(MATERIAL FOR THE TASK Opens)
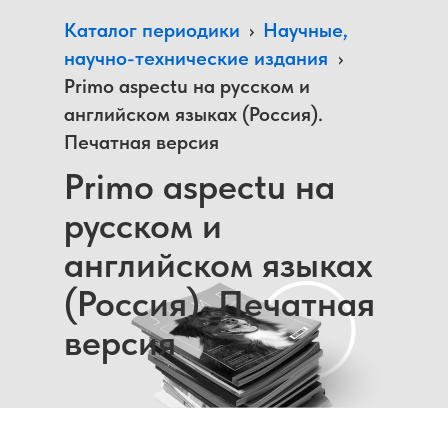
Каталог периодики
›
Научные,
научно-технические издания
›
Primo aspectu на русском и
английском языках (Россия).
Печатная версия
Primo aspectu на
русском и
английском языках
(Россия). Печатная
версия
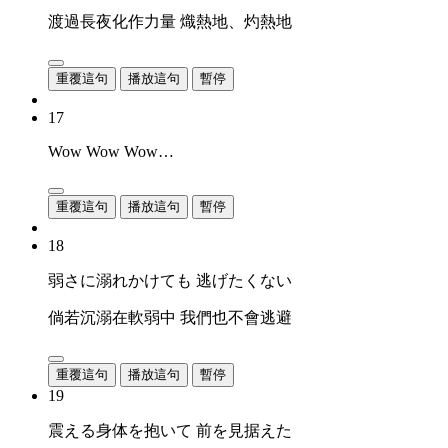
渡過長夜化作力量 熾熱地、灼熱地
重覆這句
播放這句
暫停
17
Wow Wow Wow…
重覆這句
播放這句
暫停
18
弱さに溺れかけても 逃げたくない
倘若沉溺在軟弱中 我們也不會逃避
重覆這句
播放這句
暫停
19
震える身体を抱いて 前を見据えた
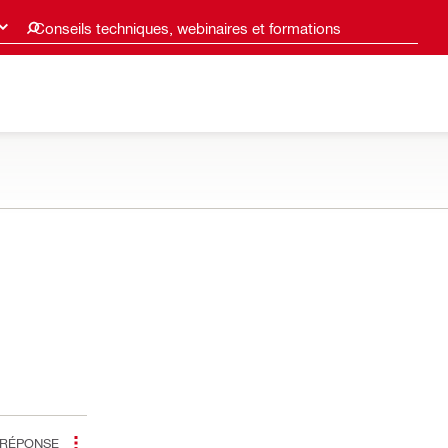
Conseils techniques, webinaires et formations
RÉPONSE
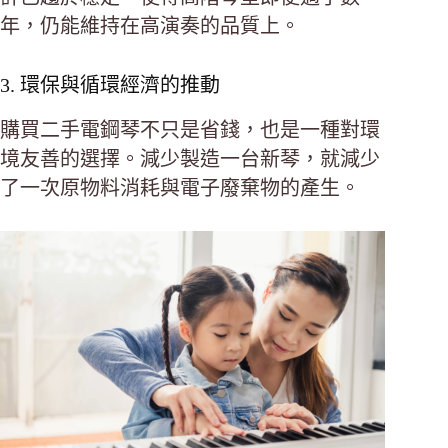
年，仍能維持在高演奏的品質上。
3. 環保與循環經濟的推動
購買二手電鋼琴不只是省錢，也是一種對環
境友善的選擇。減少製造一台新琴，就減少
了一次原物料消耗與電子廢棄物的產生。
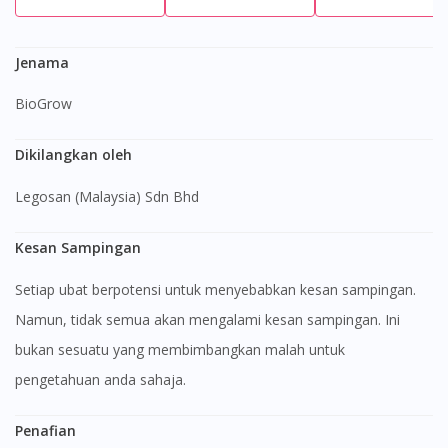
Jenama
BioGrow
Dikilangkan oleh
Legosan (Malaysia) Sdn Bhd
Kesan Sampingan
Setiap ubat berpotensi untuk menyebabkan kesan sampingan.
Namun, tidak semua akan mengalami kesan sampingan. Ini
bukan sesuatu yang membimbangkan malah untuk
pengetahuan anda sahaja.
Visit DoctorOnCall Singapore
Penafian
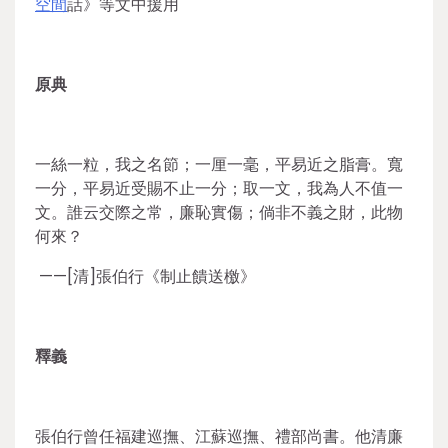
空間
話》等文中援用
原典
一絲一粒，我之名節；一厘一毫，平易近之脂膏。寬
一分，平易近受賜不止一分；取一文，我為人不值一
文。誰云交際之常，廉恥實傷；倘非不義之財，此物
何來？
——[清]張伯行《制止饋送檄》
釋義
張伯行曾任福建巡撫、江蘇巡撫、禮部尚書。他清廉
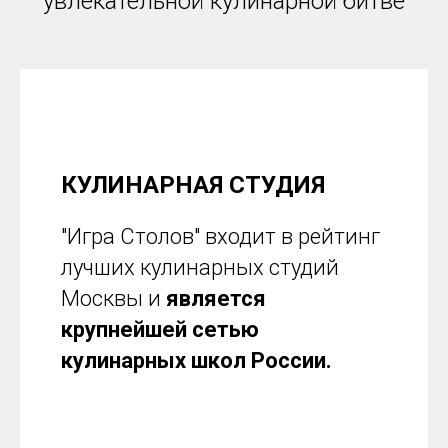
увлекательной кулинарной битве
КУЛИНАРНАЯ СТУДИЯ
"Игра Столов" входит в рейтинг
лучших кулинарных студий
Москвы и
является
крупнейшей сетью
кулинарных школ России.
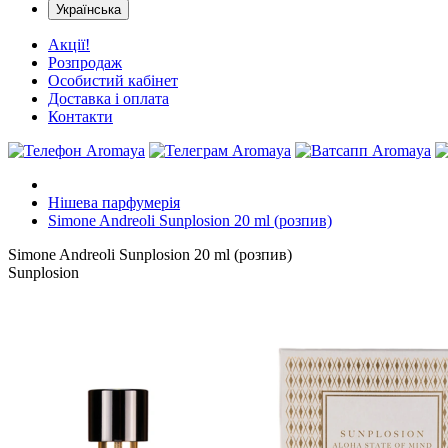
Українська
Акції!
Розпродаж
Особистий кабінет
Доставка і оплата
Контакти
Нішева парфумерія
Simone Andreoli Sunplosion 20 ml (розпив)
Simone Andreoli Sunplosion 20 ml (розпив)
Sunplosion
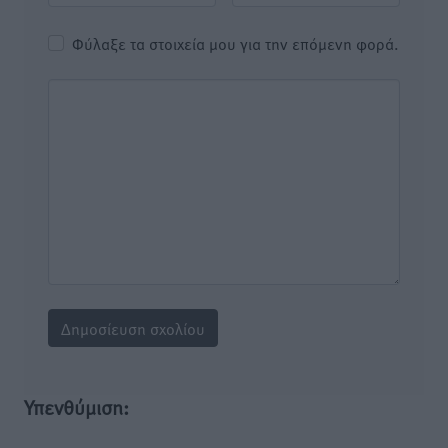
Φύλαξε τα στοιχεία μου για την επόμενη φορά.
Υπενθύμιση:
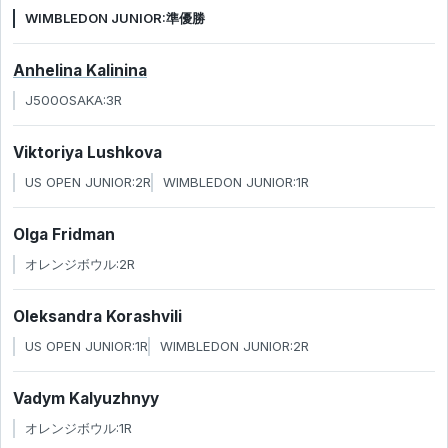
WIMBLEDON JUNIOR:準優勝
Anhelina Kalinina
J500OSAKA:3R
Viktoriya Lushkova
US OPEN JUNIOR:2R
WIMBLEDON JUNIOR:1R
Olga Fridman
オレンジボウル:2R
Oleksandra Korashvili
US OPEN JUNIOR:1R
WIMBLEDON JUNIOR:2R
Vadym Kalyuzhnyy
オレンジボウル:1R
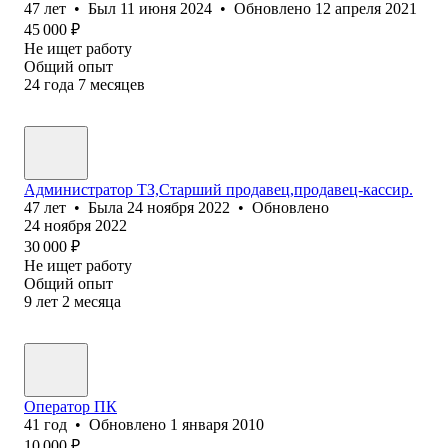
47
лет
•
Был
11 июня 2024
•
Обновлено
12 апреля 2021
45 000
₽
Не ищет работу
Общий опыт
24
года
7
месяцев
Администратор ТЗ,Старший продавец,продавец-кассир.
47
лет
•
Была
24 ноября 2022
•
Обновлено
24 ноября 2022
30 000
₽
Не ищет работу
Общий опыт
9
лет
2
месяца
Оператор ПК
41
год
•
Обновлено
1 января 2010
10 000
₽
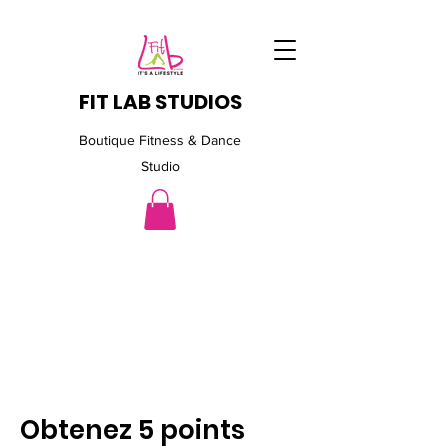
FIT LAB STUDIOS
Boutique Fitness & Dance
Studio
Obtenez 5 points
(MATERIAL FOR THE TASK Closes)
> **INSTRUCTION**:
Find and copy every line in the entries above where the string "WIMBLEDON" occurs.

> **RESULT FOR THIS EXERCISE**:
WIMBLEDON JUNIOR:準優勝
WIMBLEDON JUNIOR:1R
WIMBLEDON JUNIOR:2R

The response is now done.